A new poll from one of Canada's leading mental health organizations says Ontario residents are bracing for a mental health crisis triggered by the COVID-19 pandemic.
The survey from the Ontario division of the Canadian Mental Health Association is the first in a series of three questionnaires meant to gauge the impact the outbreak and its various ripple effects will have on the way Ontario residents feel and behave.
The majority of the 1,001 respondents to the online poll conducted by Pollara say they fear the effects COVID-19 will have on the national economy, the future for both older and younger generations, personal finances and the well-being of friends and family.
The survey found 53 per cent of participants worry about their own mental health as a result of the pandemic, while 67 per cent say they're concerned about the toll on their loved ones.
The survey also found 23 per cent of respondents admit to increasing their use of substances such as alcohol, cannabis and tobacco.

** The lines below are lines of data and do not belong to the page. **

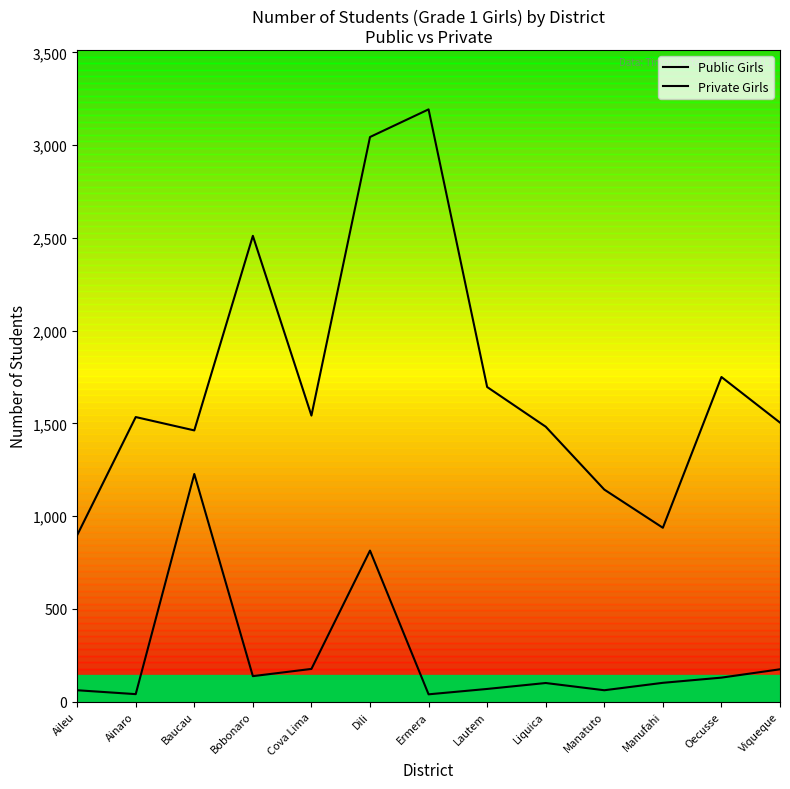

Is this an area chart (filled region under the line)?

No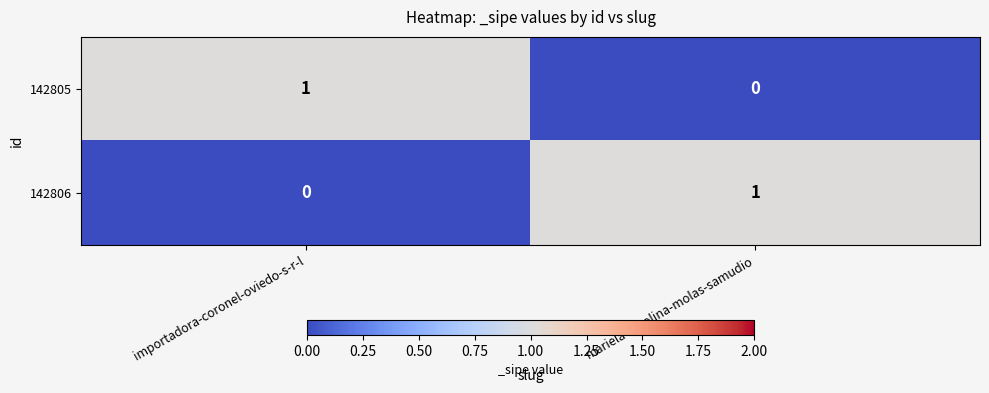

At which label is 142806 closest to 0?

importadora-coronel-oviedo-s-r-l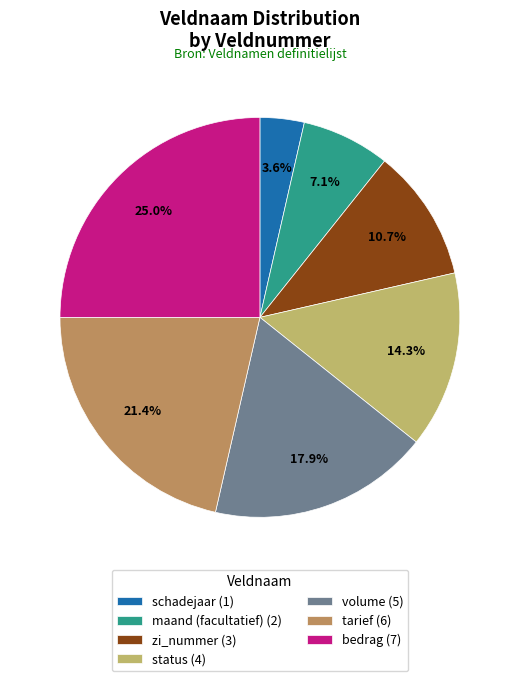

What is the ratio of the value at status to the value at schadejaar?

4.0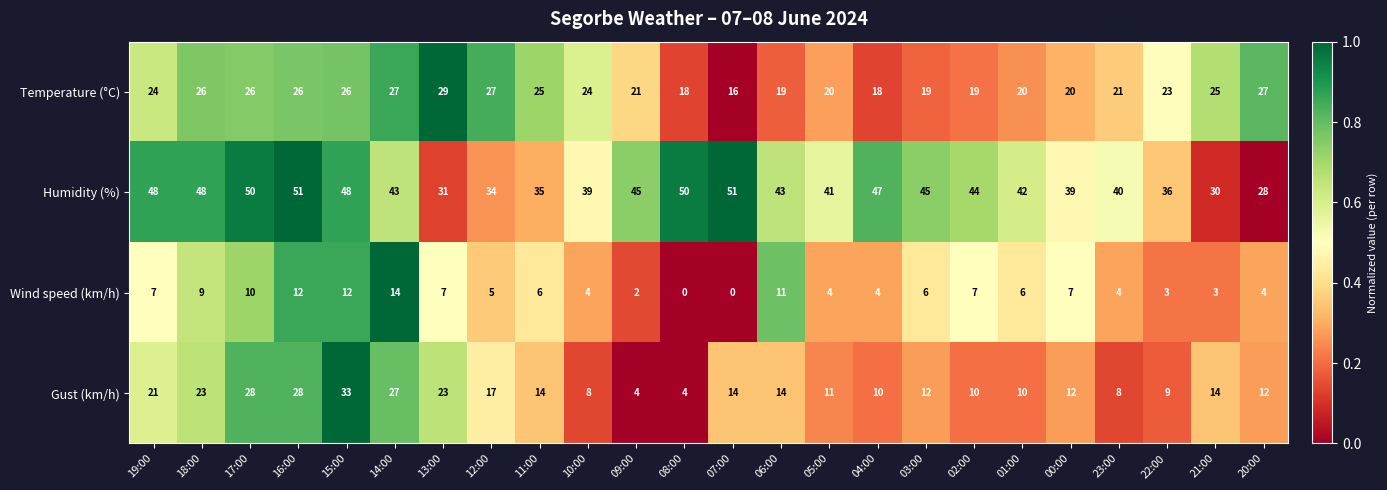

The value of Wind speed (km/h) at 15:00 is 12. True or false?

True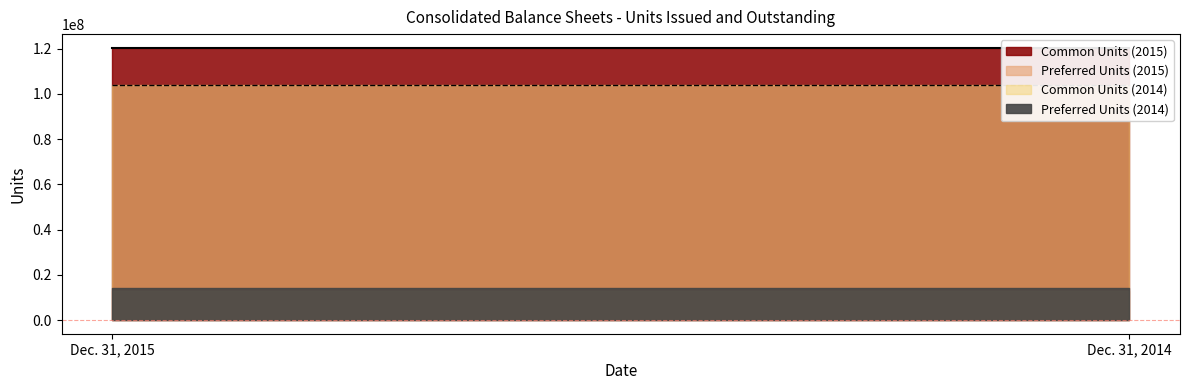

What is the sum of the Preferred Units (2014) values at Dec. 31, 2015 and Dec. 31, 2014?

28447474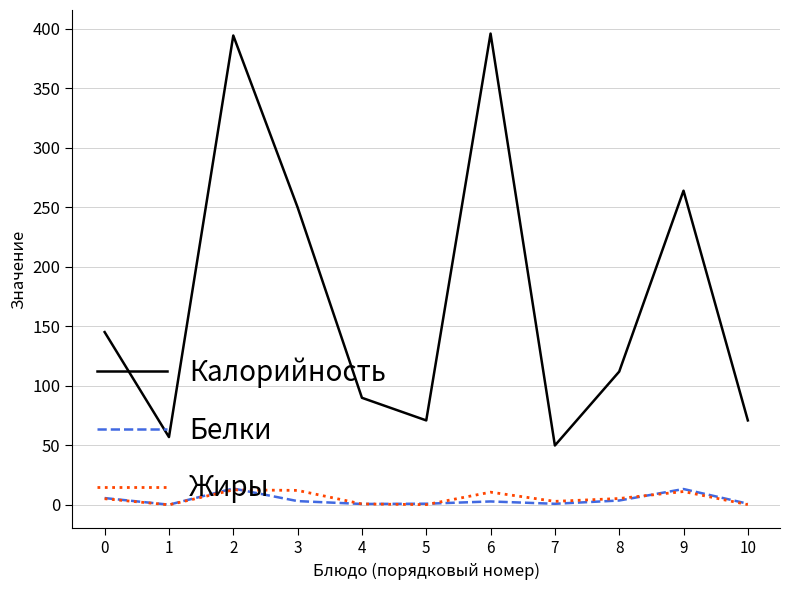

At 6, list the series in order from largest to smallest.

Калорийность, Жиры, Белки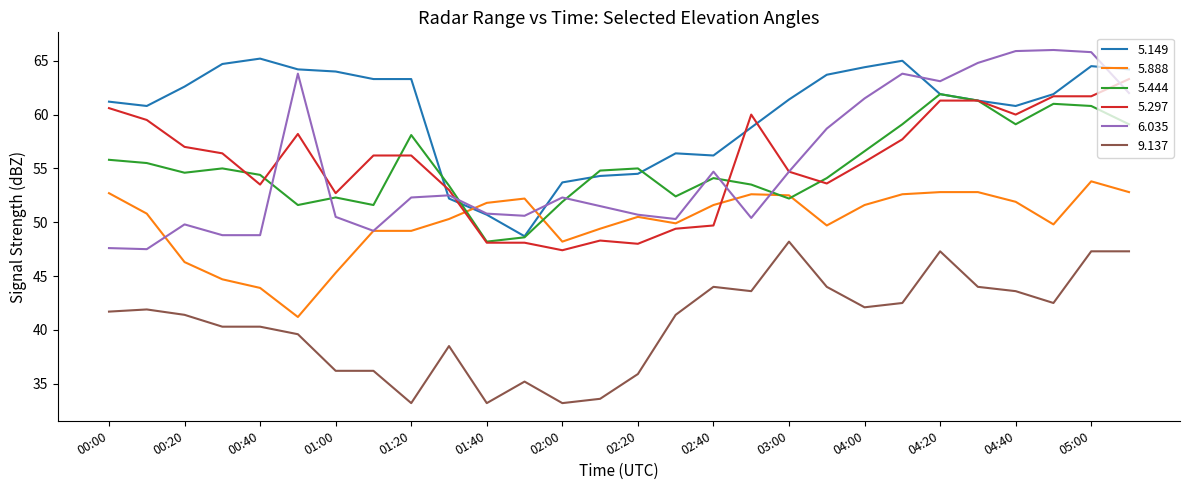

Is this an area chart (filled region under the line)?

No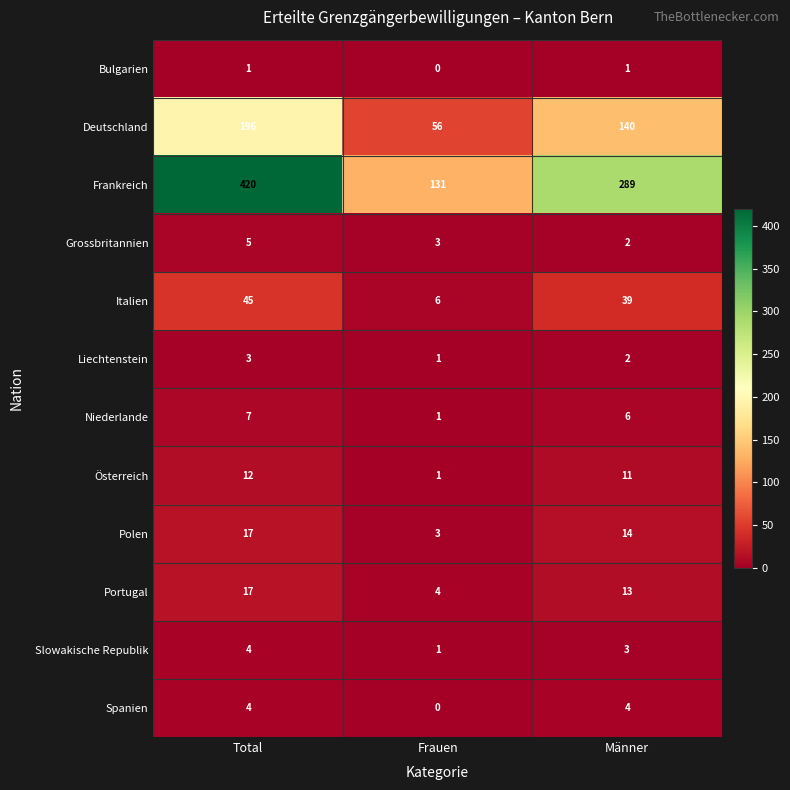

What is the maximum value for Frankreich?

420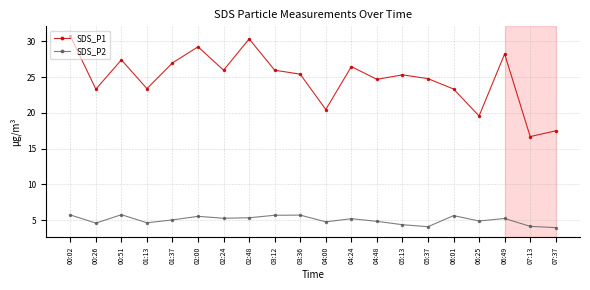

Is the value of SDS_P2 at 03:12 greater than the value of SDS_P1 at 07:13?

No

CMHA Ontario says the survey's findings all point to a looming surge in demand for mental health supports that the province's existing systems simply aren't equipped to handle.
"The poll confirms that Ontarians have figured it out and we're headed for a mental health crisis," Ontario division CEO Camille Quenneville said in a telephone interview.
Quenneville said Ontario's mental health system was stretched thin prior to the pandemic, leaving little room to respond to the new demands caused by the widespread upheaval that's taken place since COVID-19 became a public health emergency.
Quenneville said she was struck by survey results showing respondents were more willing to express concern for abstract issues and other people than admit to facing struggles themselves.
About 90 per cent of survey participants said they feared the pandemic would have a detrimental effect on the economy, with 69 per cent saying that translated to anxiety over their personal finances.
The poll found 79 per cent of participants worried about the future, with 87 per cent fearing for older generations and 71 per cent nervous for the effect on younger Canadians.
Quenneville said mental health struggles are almost inevitable given these wide-spread stress factors, adding the fact that only about half of survey respondents would admit to concern for their own mental health speaks to the powerful stigma that still prevails in much of society.
The poll's findings around substance use also tell a cautionary tale, said Quenneville.
"They're not fine," she said of survey respondents who say they're turning to booze and cannabis more often and at different times of the day than they did prior to the pandemic. "I worry a lot about people not piecing together the fact that this is about their mental health and the coping mechanisms they're choosing."
The polling industry's professional body, the Marketing Research and Intelligence Association, says online surveys cannot be assigned a margin of error as they are not a random sample and therefore are not necessarily representative of the whole population.
Adrienne Spafford, CEO of Addictions and Mental Health Ontario, said data beyond the CMHA survey suggests provincial systems will see an influx of patients in the months ahead.
Spafford said that while many people using alcohol and drugs more regularly now will be able to revert to previous habits once public health restrictions ease, some won't be able to do so.
"We were already a system under strain," she said, noting wait times for treatment could range from anywhere from six months to two years depending on both the patient's needs and the part of the province they live in. "We need to make some pretty hefty investments in services and supports across the full continuum."
The Ontario Ministry of Health, which oversees mental health in the province, recently announced $12 million to expand virtual and online supports during the pandemic, but would not comment on specific plans for the aftermath of the outbreak.
"Our government will continue to work to ensure that all Ontarians are truly supported on their journey toward mental wellness," spokeswoman Hayley Chazan said in a statement.